The trouble is the majority of the Malays have not yet learnt the uses of money. For them it remains merely a convenience, a means of exchange for buying or acquiring goods and services, and gaining status. Money is still not regarded as capital that can be managed and invested in order to earn more money. To them, money is merely for consumption, and not to generate more wealth. If the NEP is ever to overcome the original “Malay dilemma”, the Malays will have to learn to manage wealth and treat money as capital.
In my book I blamed the social environment and the Government for Malay underperformance in the modern economy. Now, from fresh observations, I am convinced that much of the problem lies with the Malays themselves. Unfortunately, too many of them still refer to my original analysis and related solutions to overcome their disabling dilemma. Worse still, most Malays have come to think that the affirmative action instituted by the Government in the NEP is a recognition of their “superior” position as the indigenous people of this country. They claim that because they are the
tuan
or lords of Malaysia, this discrimination in their favour must be permanent.
This is the new Malay dilemma. Do we take the bull by the horns and tell Malays the truth, or do we refrain for fear of losing their political support? If the affirmative action favouring them is removed, the Malays will likely again become a deprived, dispossessed and marginalised community in their own country. But if we continue with it, we risk making the Malays a permanently dependent people, like the Native Americans. This is a malignant fate, but a different disaster from that which I highlighted in my book.

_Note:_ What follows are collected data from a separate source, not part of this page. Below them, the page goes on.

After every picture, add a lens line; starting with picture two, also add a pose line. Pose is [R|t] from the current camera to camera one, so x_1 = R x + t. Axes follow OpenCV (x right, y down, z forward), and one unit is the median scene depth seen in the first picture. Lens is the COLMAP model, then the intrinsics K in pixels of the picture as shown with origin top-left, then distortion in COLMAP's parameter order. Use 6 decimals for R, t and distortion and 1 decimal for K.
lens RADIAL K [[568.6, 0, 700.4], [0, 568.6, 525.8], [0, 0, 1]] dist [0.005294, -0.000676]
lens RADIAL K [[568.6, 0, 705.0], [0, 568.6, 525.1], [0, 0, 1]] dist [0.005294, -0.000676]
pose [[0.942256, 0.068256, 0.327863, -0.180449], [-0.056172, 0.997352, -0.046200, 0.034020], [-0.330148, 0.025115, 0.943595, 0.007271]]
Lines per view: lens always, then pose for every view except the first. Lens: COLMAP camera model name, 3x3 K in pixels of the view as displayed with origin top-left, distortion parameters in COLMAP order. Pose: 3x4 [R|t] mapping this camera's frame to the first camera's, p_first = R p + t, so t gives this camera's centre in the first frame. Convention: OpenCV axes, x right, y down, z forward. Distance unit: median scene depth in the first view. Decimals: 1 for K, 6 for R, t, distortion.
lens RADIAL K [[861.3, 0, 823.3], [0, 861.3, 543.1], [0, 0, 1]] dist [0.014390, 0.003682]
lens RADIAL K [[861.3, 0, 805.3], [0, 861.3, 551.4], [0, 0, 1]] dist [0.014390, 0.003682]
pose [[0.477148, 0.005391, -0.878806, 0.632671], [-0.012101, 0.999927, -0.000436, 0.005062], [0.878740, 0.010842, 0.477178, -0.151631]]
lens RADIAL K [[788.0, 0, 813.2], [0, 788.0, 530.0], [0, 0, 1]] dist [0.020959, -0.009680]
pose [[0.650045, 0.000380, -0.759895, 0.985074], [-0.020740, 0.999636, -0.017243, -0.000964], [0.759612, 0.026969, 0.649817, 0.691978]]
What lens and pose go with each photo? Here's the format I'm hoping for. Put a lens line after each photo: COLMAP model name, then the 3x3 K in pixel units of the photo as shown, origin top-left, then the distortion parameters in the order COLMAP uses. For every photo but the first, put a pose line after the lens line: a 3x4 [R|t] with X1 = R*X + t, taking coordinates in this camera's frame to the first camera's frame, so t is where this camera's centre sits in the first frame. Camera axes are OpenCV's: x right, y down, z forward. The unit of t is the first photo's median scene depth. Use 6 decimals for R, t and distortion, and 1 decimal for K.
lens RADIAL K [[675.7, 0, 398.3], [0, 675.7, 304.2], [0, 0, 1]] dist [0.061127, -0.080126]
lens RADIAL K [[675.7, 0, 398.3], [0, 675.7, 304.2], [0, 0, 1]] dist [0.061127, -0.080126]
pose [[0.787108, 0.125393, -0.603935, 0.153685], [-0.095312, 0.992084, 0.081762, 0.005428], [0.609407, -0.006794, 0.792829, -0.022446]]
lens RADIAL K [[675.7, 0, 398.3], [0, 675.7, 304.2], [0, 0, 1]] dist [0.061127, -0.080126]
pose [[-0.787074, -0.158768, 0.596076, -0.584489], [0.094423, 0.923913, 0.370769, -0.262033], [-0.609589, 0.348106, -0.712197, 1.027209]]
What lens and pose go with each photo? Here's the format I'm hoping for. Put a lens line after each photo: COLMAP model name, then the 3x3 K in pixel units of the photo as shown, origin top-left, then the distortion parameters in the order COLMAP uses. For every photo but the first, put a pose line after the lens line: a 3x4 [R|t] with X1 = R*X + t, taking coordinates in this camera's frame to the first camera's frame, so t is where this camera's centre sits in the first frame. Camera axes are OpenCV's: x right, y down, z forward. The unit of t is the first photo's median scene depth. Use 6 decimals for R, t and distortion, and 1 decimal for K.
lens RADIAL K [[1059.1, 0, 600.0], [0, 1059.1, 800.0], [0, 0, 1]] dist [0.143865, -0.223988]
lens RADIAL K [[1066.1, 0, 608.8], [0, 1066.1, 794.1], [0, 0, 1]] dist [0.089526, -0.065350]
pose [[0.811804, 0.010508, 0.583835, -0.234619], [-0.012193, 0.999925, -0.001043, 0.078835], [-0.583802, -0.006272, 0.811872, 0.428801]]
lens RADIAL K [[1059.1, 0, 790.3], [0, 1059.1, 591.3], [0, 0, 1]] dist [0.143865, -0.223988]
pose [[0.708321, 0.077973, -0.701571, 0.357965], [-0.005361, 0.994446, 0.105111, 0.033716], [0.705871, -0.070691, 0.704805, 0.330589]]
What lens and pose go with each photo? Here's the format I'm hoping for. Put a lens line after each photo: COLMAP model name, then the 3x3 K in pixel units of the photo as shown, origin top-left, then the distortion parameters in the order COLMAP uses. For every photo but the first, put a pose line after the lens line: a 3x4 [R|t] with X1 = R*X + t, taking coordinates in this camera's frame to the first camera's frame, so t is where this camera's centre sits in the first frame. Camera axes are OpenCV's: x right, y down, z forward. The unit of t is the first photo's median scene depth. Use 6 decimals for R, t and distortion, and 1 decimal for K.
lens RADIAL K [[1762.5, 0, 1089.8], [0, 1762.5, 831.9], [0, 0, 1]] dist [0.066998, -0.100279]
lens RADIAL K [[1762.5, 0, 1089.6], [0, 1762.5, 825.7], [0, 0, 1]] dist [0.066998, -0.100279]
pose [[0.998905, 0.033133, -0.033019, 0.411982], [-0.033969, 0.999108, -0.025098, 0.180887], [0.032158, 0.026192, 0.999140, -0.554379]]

The NEP has helped the Malays to secure some of the country’s riches for themselves without disrupting, too greatly, the overall economic picture or the rights and expectations of the non-Malays. Could the country have done better economically had it not been bound by the NEP solutions? Perhaps. The economy might, for a while, have registered a higher rate of growth, but social cohesion and political stability would have been in danger. This would have damaged investor confidence and slowed down the longer-term rate of economic growth. A strained and divided society cannot be home to a thriving economy, even in the narrowest of economic terms. The resulting and worsening antagonism between Malays and Chinese would very likely culminate in another May 13, and this second bout of violence may become even worse than the first.